On Wednesday, a Gordon Haskett analyst became positive on Lyft stock for the first time in more than a year, providing some respite for investors hit by a slew of negative headlines in recent days.
Lyft Stock Discussion
The Lyft stock of the ride-sharing app fell by more than 12 percent on Tuesday after the United States Department of Labor released a recommendation that might require the company to categorize drivers as employees rather than independent contractors. The announcement came shortly after at least two market analysts had cut their recommendation on the company to a level similar to neutral, citing rising hurdles from the competition by Uber Technologies (UBER). Over the past month, Lyft stock has experienced a decline of 38%.
However, Robert Mollins, an analyst at Gordon Haskett, believes that the underperformance of the shares, when combined with other factors such as an increase in the supply of drivers and improved conversion rates (the percentage of people who open the app and then take a ride), creates a favorable balance between potential risks and rewards. After having it on Hold since August of last year, he changed his rating on the shares to Buy on Wednesday after having it at Hold since then.
On Wednesday, the stock’s price reached $11.96 after a gain of 6%. Price is expected to reach $24 according to Mollins’ projections. According to what he had said, “we see various catalysts to drive multiple expansion in the near-term.”
First things first, according to Mollins, concerns concerning the availability of drivers are unwarranted and unfounded. Although an analysis conducted last week by RBC analyst Brad Erickson on 400 rides showed that Lyft Inc.’s (NASDAQ:LYFT) pick-up times were 10% slower than Uber’s, Mollins’ proprietary data on 840 rides indicate that wait times have improved by a half-minute quarter over quarter. This contrasts with Erickson’s finding that, on average, Lyft’s pick-up times were 10% slower than Uber’s. RBC’s assessment has been challenged by Lyft, which asserts that it reached a new peak in the number of drivers during the third quarter, which concluded in September.
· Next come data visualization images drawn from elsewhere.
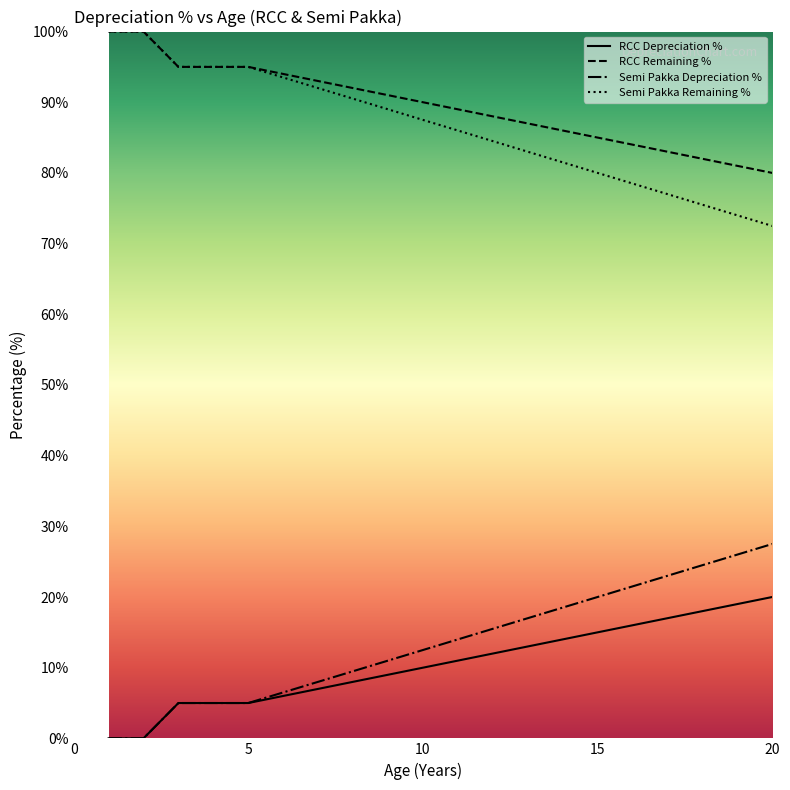

What is the maximum value shown in the chart?

100.0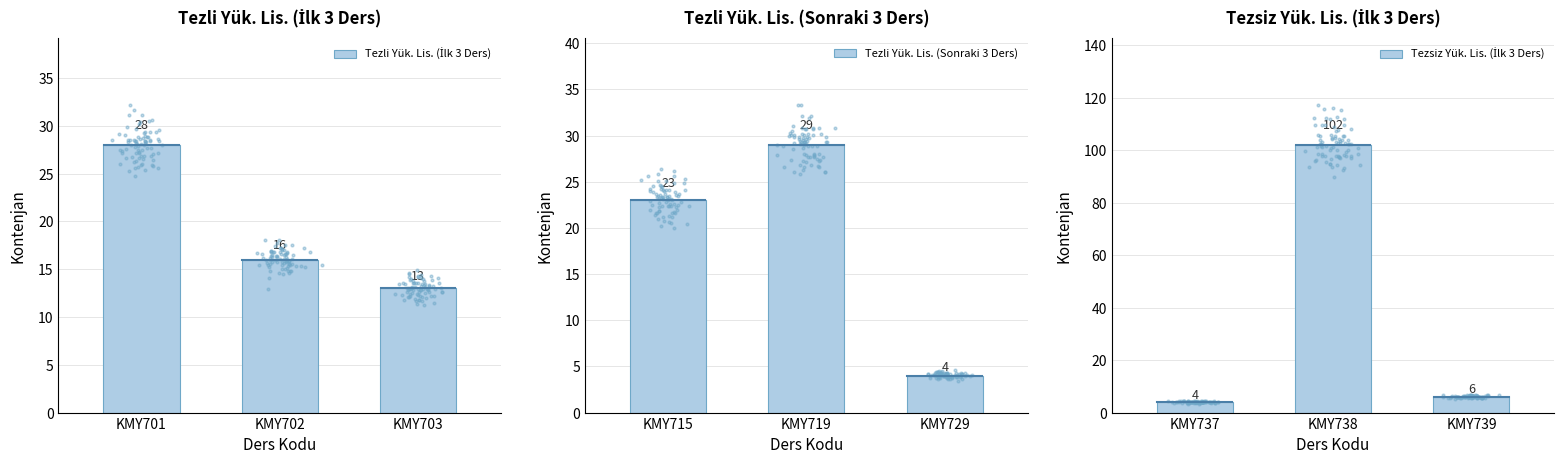

Count the Tezli Yük. Lis. (Sonraki 3 Ders) values in the range 4 to 29.

3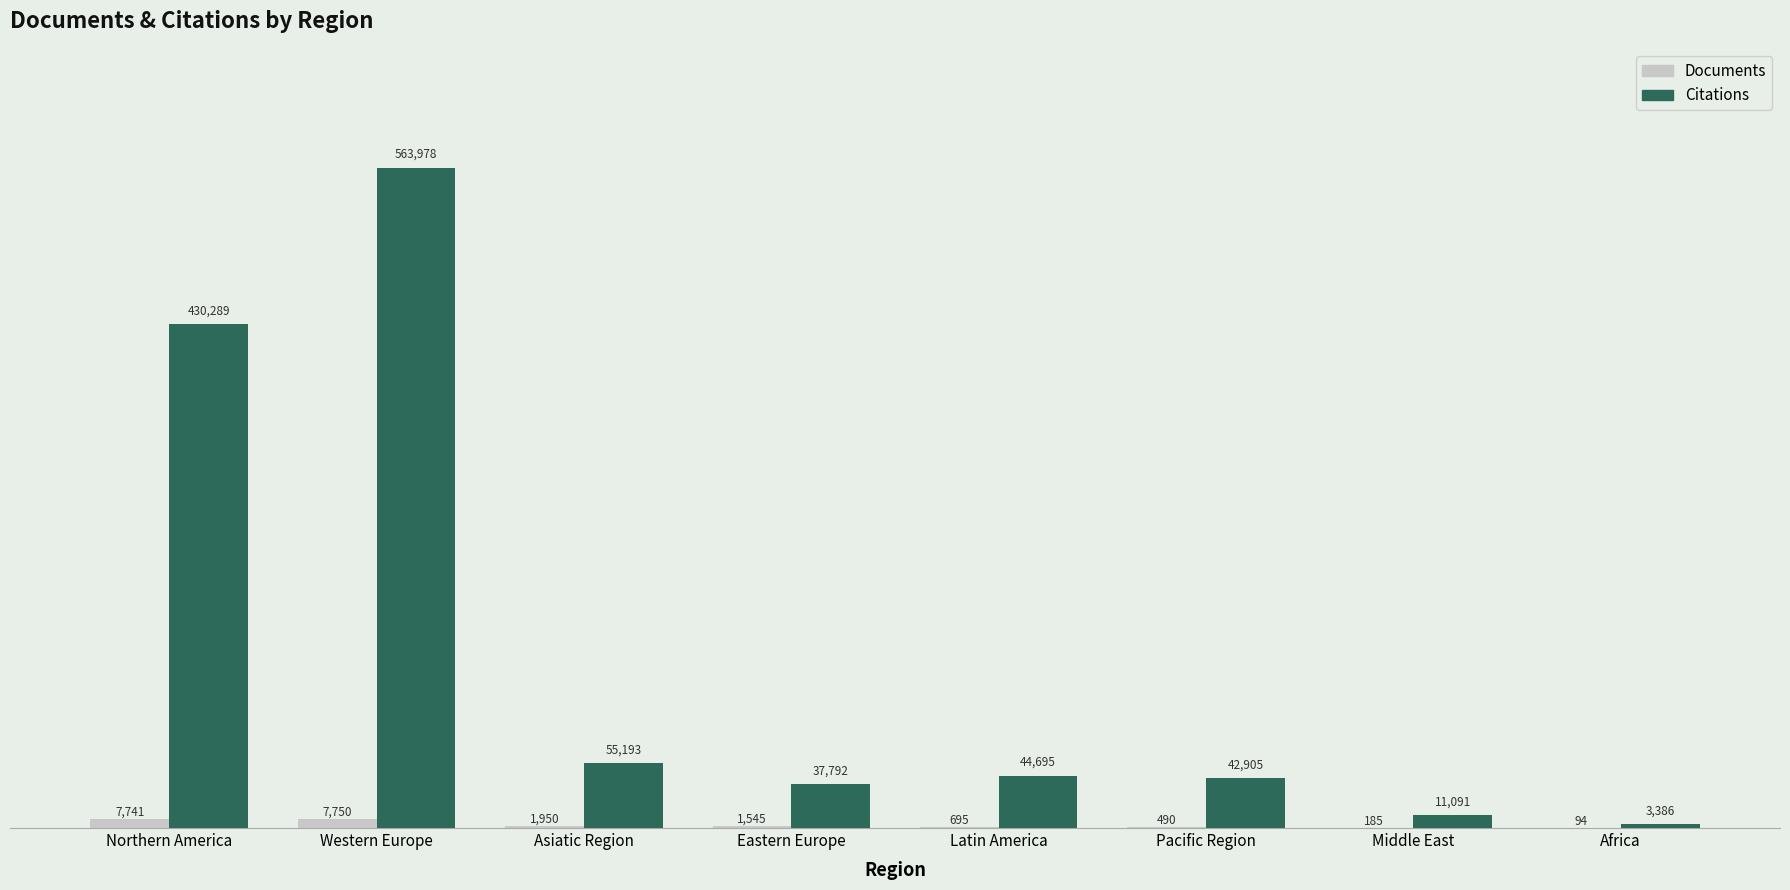

Which label corresponds to the largest value in the chart?

Western Europe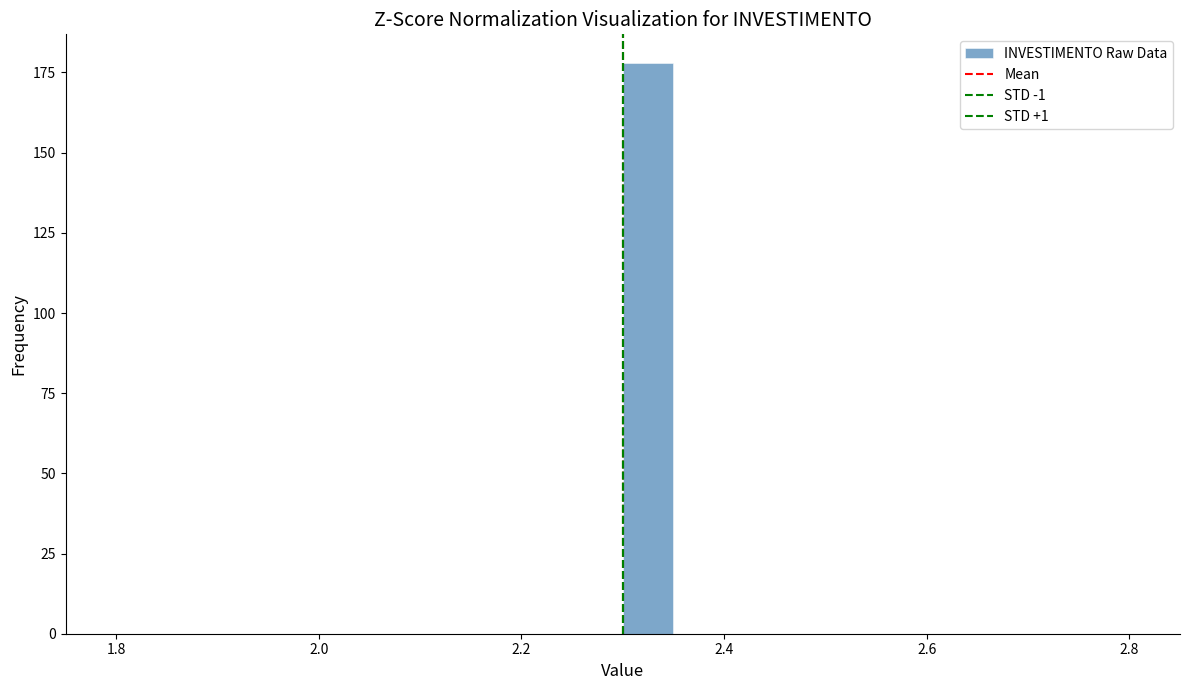

Around what value on the x-axis is the tallest bar? Give the approximate position of its centre, as read against the axis.

2.32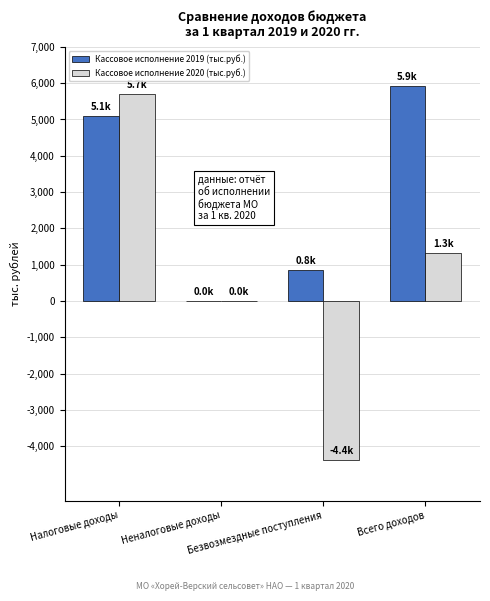

The Кассовое исполнение 2019 (тыс.руб.) series shows 3224.9 at Неналоговые доходы. True or false?

False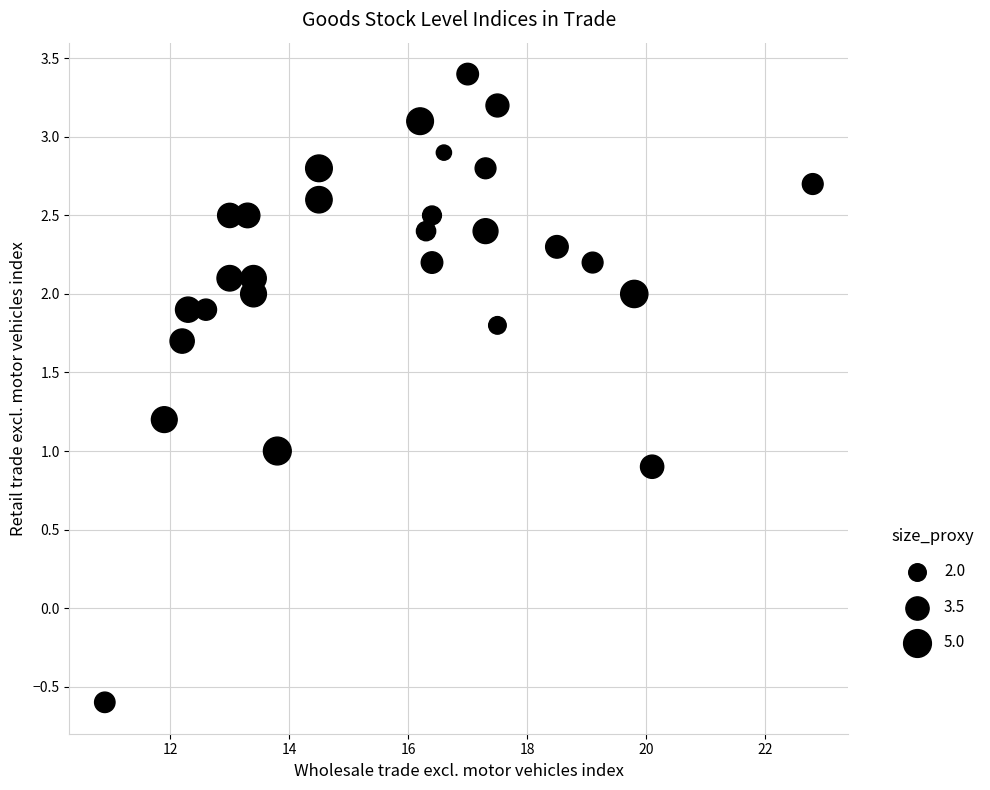

What is the range of X values (max minus min)?

11.9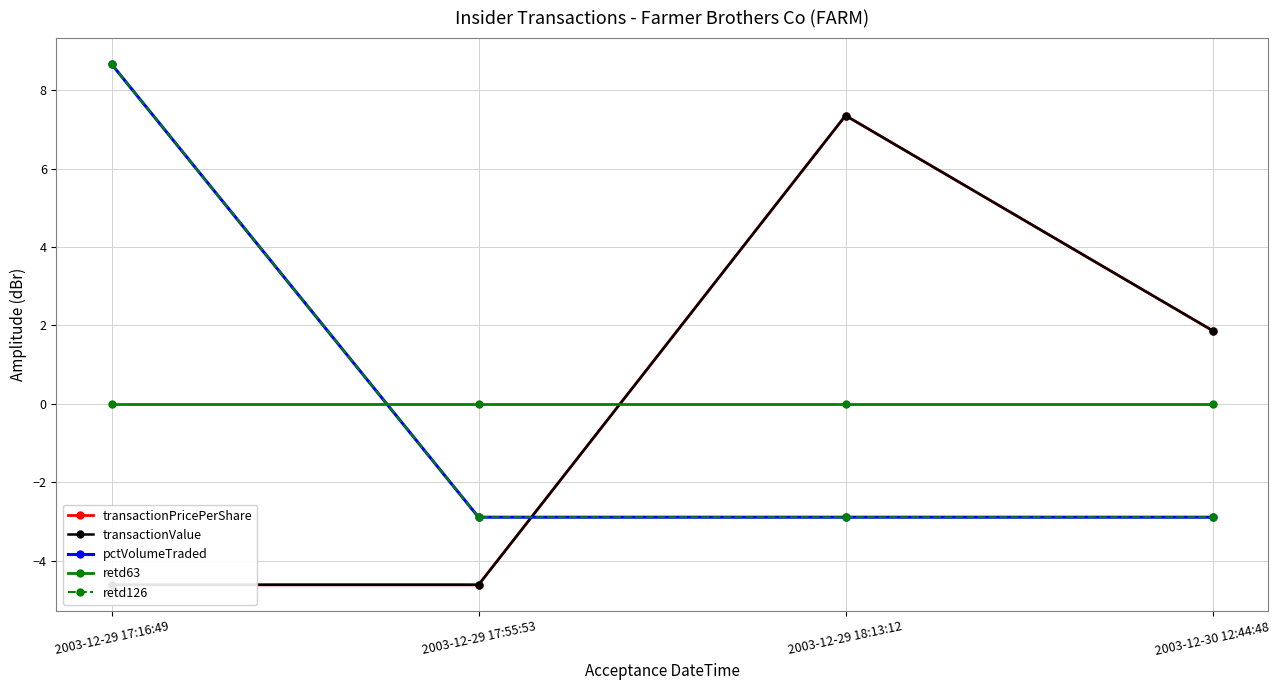

Does the chart have visible grid lines?

Yes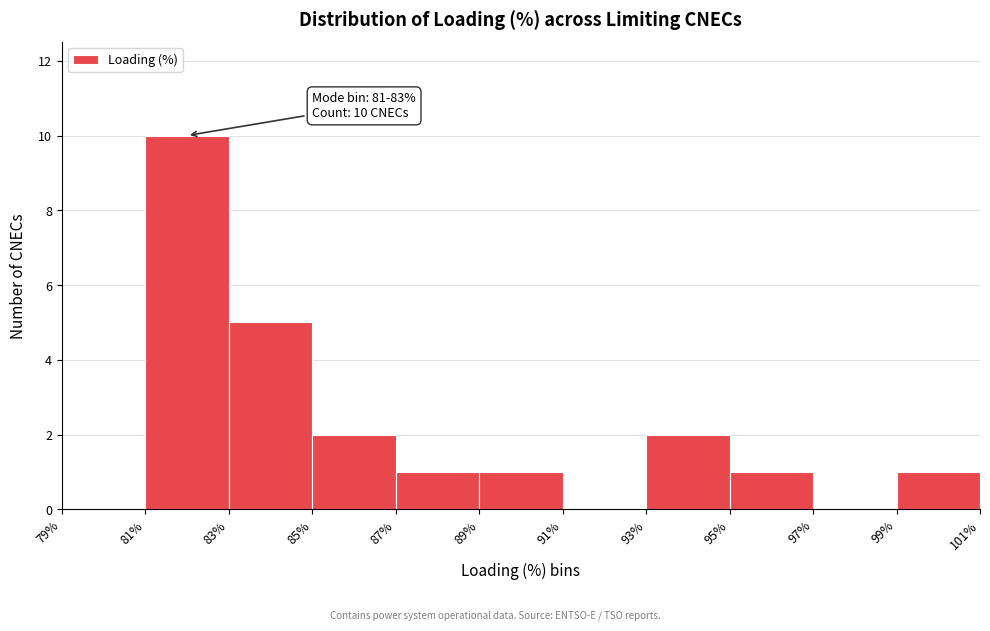

Over which range of the x-axis is the bar tallest?

81% to 83%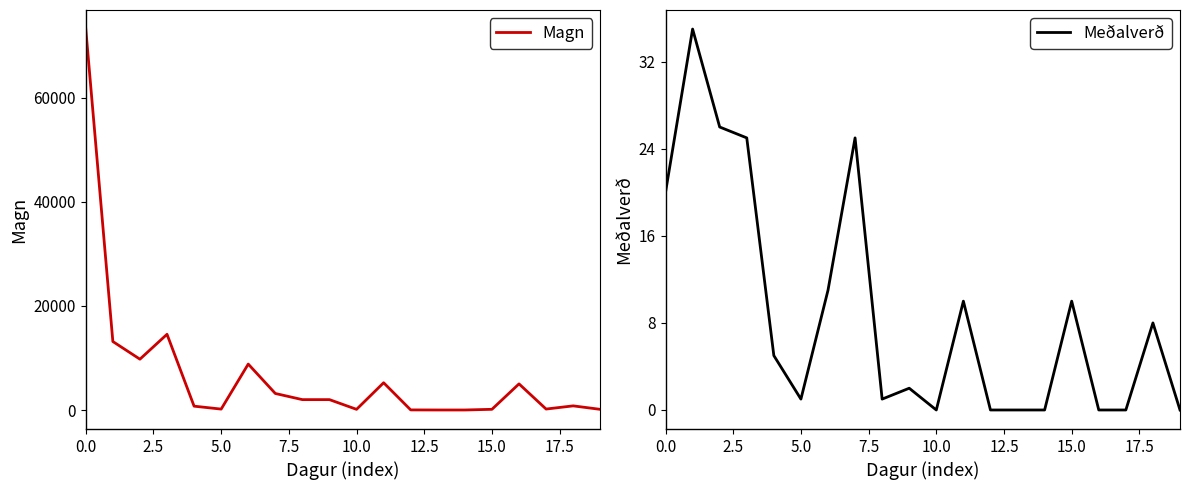

How many positive values does the Meðalverð series have?

13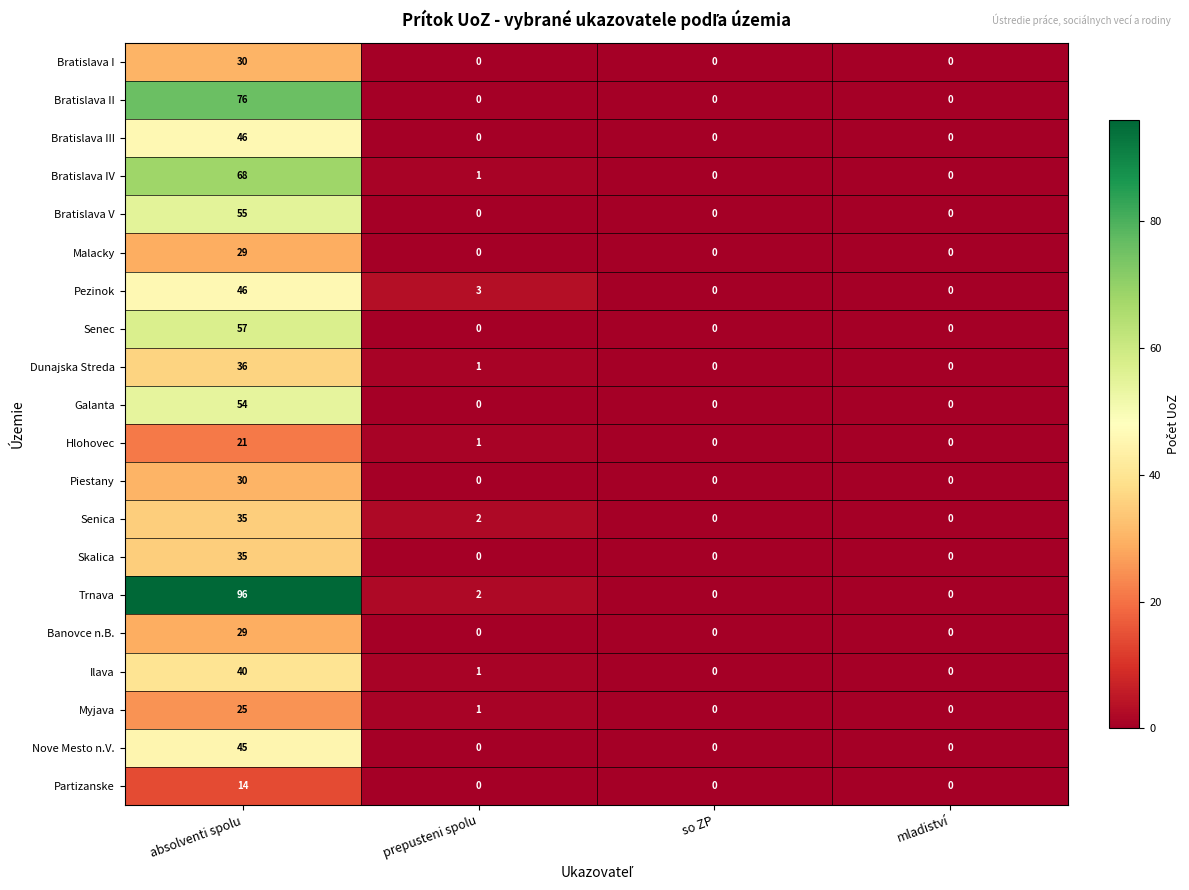

What is the highest value of the Bratislava IV series?

68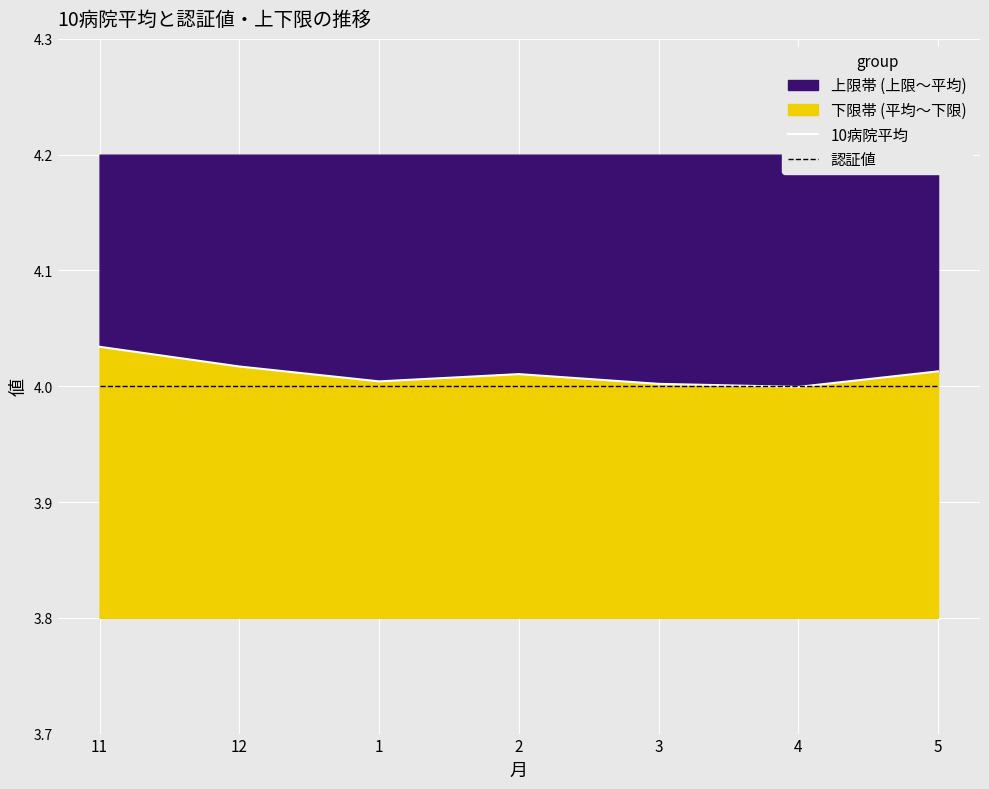

What is the value of the 10病院平均 point at the 6th from the left?

4.0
According to the Haskett analyst, the commentary provided by management regarding conversation rates is also positive. Lyft stock reported not so long ago that the company’s conversion rates in the third quarter were the highest in some years.
To be clear, Mollins continues to believe that “Lyft is disadvantaged in comparison to Uber” and maintains a Buy rating for Uber. However, at this moment, it seems like Lyft’s investors are happy to hear any news as long as it is not harmful. The company’s third-quarter results are typically made public sometime around the beginning of November.